**YOUR INSTRUCTIONS:**
Locate each line in the items below that contains the string "返回頁首", and copy out every such line.

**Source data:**
*-*-*

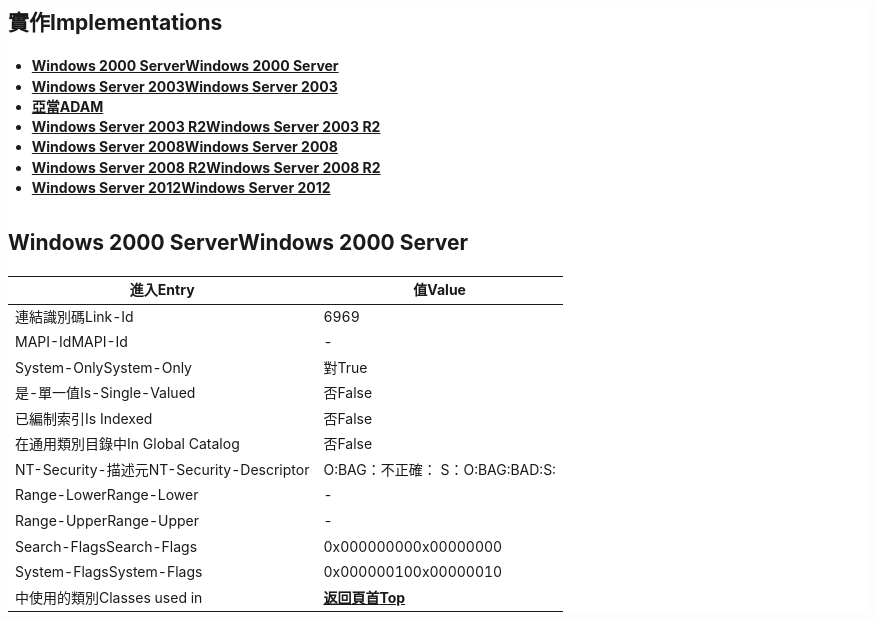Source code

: 

## <a name="implementations"></a><span data-ttu-id="6499c-123">實作</span><span class="sxs-lookup"><span data-stu-id="6499c-123">Implementations</span></span>

-   [<span data-ttu-id="6499c-124">**Windows 2000 Server**</span><span class="sxs-lookup"><span data-stu-id="6499c-124">**Windows 2000 Server**</span></span>](#windows-2000-server)
-   [<span data-ttu-id="6499c-125">**Windows Server 2003**</span><span class="sxs-lookup"><span data-stu-id="6499c-125">**Windows Server 2003**</span></span>](#windows-server-2003)
-   [<span data-ttu-id="6499c-126">**亞當**</span><span class="sxs-lookup"><span data-stu-id="6499c-126">**ADAM**</span></span>](#adam)
-   [<span data-ttu-id="6499c-127">**Windows Server 2003 R2**</span><span class="sxs-lookup"><span data-stu-id="6499c-127">**Windows Server 2003 R2**</span></span>](#windows-server-2003-r2)
-   [<span data-ttu-id="6499c-128">**Windows Server 2008**</span><span class="sxs-lookup"><span data-stu-id="6499c-128">**Windows Server 2008**</span></span>](#windows-server-2008)
-   [<span data-ttu-id="6499c-129">**Windows Server 2008 R2**</span><span class="sxs-lookup"><span data-stu-id="6499c-129">**Windows Server 2008 R2**</span></span>](#windows-server-2008-r2)
-   [<span data-ttu-id="6499c-130">**Windows Server 2012**</span><span class="sxs-lookup"><span data-stu-id="6499c-130">**Windows Server 2012**</span></span>](#windows-server-2012)

## <a name="windows-2000-server"></a><span data-ttu-id="6499c-131">Windows 2000 Server</span><span class="sxs-lookup"><span data-stu-id="6499c-131">Windows 2000 Server</span></span>



| <span data-ttu-id="6499c-132">進入</span><span class="sxs-lookup"><span data-stu-id="6499c-132">Entry</span></span> | <span data-ttu-id="6499c-133">值</span><span class="sxs-lookup"><span data-stu-id="6499c-133">Value</span></span> |
|------------------------|---------------------------------|
| <span data-ttu-id="6499c-134">連結識別碼</span><span class="sxs-lookup"><span data-stu-id="6499c-134">Link-Id</span></span>                | <span data-ttu-id="6499c-135">69</span><span class="sxs-lookup"><span data-stu-id="6499c-135">69</span></span>                              |
| <span data-ttu-id="6499c-136">MAPI-Id</span><span class="sxs-lookup"><span data-stu-id="6499c-136">MAPI-Id</span></span>                | \-                              |
| <span data-ttu-id="6499c-137">System-Only</span><span class="sxs-lookup"><span data-stu-id="6499c-137">System-Only</span></span>            | <span data-ttu-id="6499c-138">對</span><span class="sxs-lookup"><span data-stu-id="6499c-138">True</span></span>                            |
| <span data-ttu-id="6499c-139">是-單一值</span><span class="sxs-lookup"><span data-stu-id="6499c-139">Is-Single-Valued</span></span>       | <span data-ttu-id="6499c-140">否</span><span class="sxs-lookup"><span data-stu-id="6499c-140">False</span></span>                           |
| <span data-ttu-id="6499c-141">已編制索引</span><span class="sxs-lookup"><span data-stu-id="6499c-141">Is Indexed</span></span>             | <span data-ttu-id="6499c-142">否</span><span class="sxs-lookup"><span data-stu-id="6499c-142">False</span></span>                           |
| <span data-ttu-id="6499c-143">在通用類別目錄中</span><span class="sxs-lookup"><span data-stu-id="6499c-143">In Global Catalog</span></span>      | <span data-ttu-id="6499c-144">否</span><span class="sxs-lookup"><span data-stu-id="6499c-144">False</span></span>                           |
| <span data-ttu-id="6499c-145">NT-Security-描述元</span><span class="sxs-lookup"><span data-stu-id="6499c-145">NT-Security-Descriptor</span></span> | <span data-ttu-id="6499c-146">O:BAG：不正確： S：</span><span class="sxs-lookup"><span data-stu-id="6499c-146">O:BAG:BAD:S:</span></span>                    |
| <span data-ttu-id="6499c-147">Range-Lower</span><span class="sxs-lookup"><span data-stu-id="6499c-147">Range-Lower</span></span>            | \-                              |
| <span data-ttu-id="6499c-148">Range-Upper</span><span class="sxs-lookup"><span data-stu-id="6499c-148">Range-Upper</span></span>            | \-                              |
| <span data-ttu-id="6499c-149">Search-Flags</span><span class="sxs-lookup"><span data-stu-id="6499c-149">Search-Flags</span></span>           | <span data-ttu-id="6499c-150">0x00000000</span><span class="sxs-lookup"><span data-stu-id="6499c-150">0x00000000</span></span>                      |
| <span data-ttu-id="6499c-151">System-Flags</span><span class="sxs-lookup"><span data-stu-id="6499c-151">System-Flags</span></span>           | <span data-ttu-id="6499c-152">0x00000010</span><span class="sxs-lookup"><span data-stu-id="6499c-152">0x00000010</span></span>                      |
| <span data-ttu-id="6499c-153">中使用的類別</span><span class="sxs-lookup"><span data-stu-id="6499c-153">Classes used in</span></span>        | [<span data-ttu-id="6499c-154">**返回頁首**</span><span class="sxs-lookup"><span data-stu-id="6499c-154">**Top**</span></span>](c-top.md)<br/> |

*-*-*

**SOLUTION FOR THIS EXERCISE:**
| <span data-ttu-id="6499c-153">中使用的類別</span><span class="sxs-lookup"><span data-stu-id="6499c-153">Classes used in</span></span>        | [<span data-ttu-id="6499c-154">**返回頁首**</span><span class="sxs-lookup"><span data-stu-id="6499c-154">**Top**</span></span>](c-top.md)<br/> |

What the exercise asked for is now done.